Each failed test (e.g. a functionality requirement that doesn’t work on your system, or an attack that your system doesn’t defend against), incurs a multiplicative penalty. For example, if every test has a 10% penalty, then each failed test multiples your total score by 0.9. In the example, failing one test results in a score of 90%, failing two tests results in a score of 81% (instead of 80% in the additive penalty model), failing three tests results in a score of 72.9% (instead of 70% in the additive penalty model), etc. We have lots of tests, and even a submission that scores relatively high will fail many of them. This grading system ensures that each subsequent failed test has less of an impact on your overall grade.

Your code cannot use any external libraries beyond the ones we’ve imported. Don’t try any adversarial behavior on the autograder (e.g. don’t try to DoS autograder resources). Attempts to circumvent the autograder will be considered academic dishonesty.

Autograder: Test Coverage

Deliverable: Submit client_test.go, a file with the tests you’ve written, to the Project 2 Autograder assignment on Gradescope.

We’ve provided some basic tests in the starter code, but you will need to write the majority of tests yourself.

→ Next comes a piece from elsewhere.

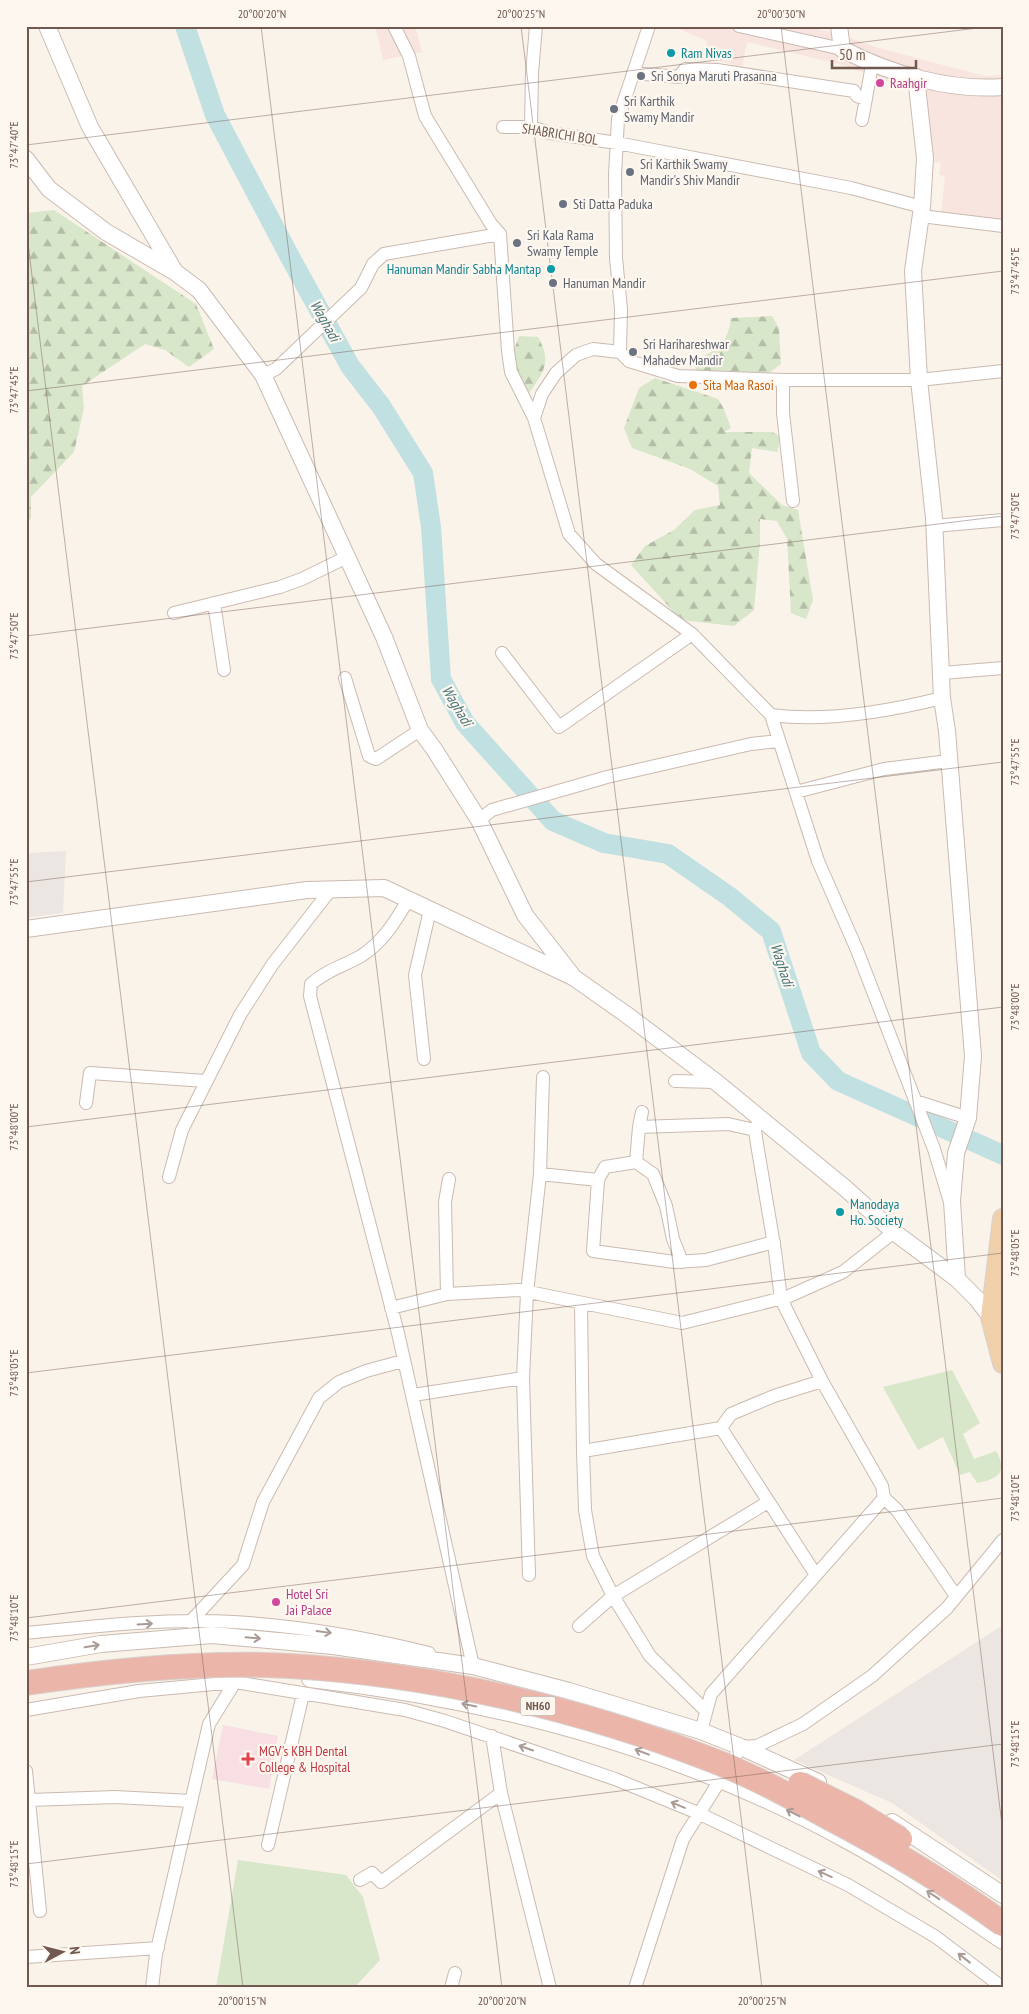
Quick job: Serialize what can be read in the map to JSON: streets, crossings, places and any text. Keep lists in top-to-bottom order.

To compute your test coverage score, we will run your tests on the staff reference implementation of client.go. The staff implementation contains 34 specially-flagged lines of code that correspond to interesting behavior (e.g. we might flag a line of code that returns an error if the HMAC is incorrect). We check how many flagged lines of code are executed as a result of running your tests.

Each flagged line of code you get to run is worth 1 coverage flag point. To receive full credit for test case coverage, your tests need to cause 20 of the flagged lines of code to execute. We cannot answer any questions about what the flag numbers on the autograder correspond to. It’s okay if you don’t score all 20 points here; it’s more important to make sure that your own design is thoroughly tested.

You may check your test case coverage by submitting to the autograder on Gradescope at any time before the project deadline. The coverage score you see on Gradescope is your final coverage score for the project (there are no hidden coverage flag points).

Note that getting a full score on the coverage flags does not guarantee anything about your own implementation. It can be a good indicator that you’ve written thorough tests, but there is no guarantee that the tests you’ve written are the same as the hidden tests we’ll be running on your own implementation.

We reserve the right to re-run the autograder on all submissions before releasing final scores. Therefore, if your code coverage score is non-deterministic, we cannot promise that the score will stay the same after re-running the autograder.

Final Design Document

Deliverable: Submit an updated version of your design document to the Project 2 Final Design Doc assignment on Gradescope.

This document should reflect the final design you’ve implemented in code. If you made modifications after the checkpoint, you can modify your checkpoint design document. If you didn’t update your design, it’s also okay to re-submit the same document you did for the checkpoint.

We’ll grade your final design document on completion and effort, not correctness. The correctness of your final design is checked by running the autograder on your code.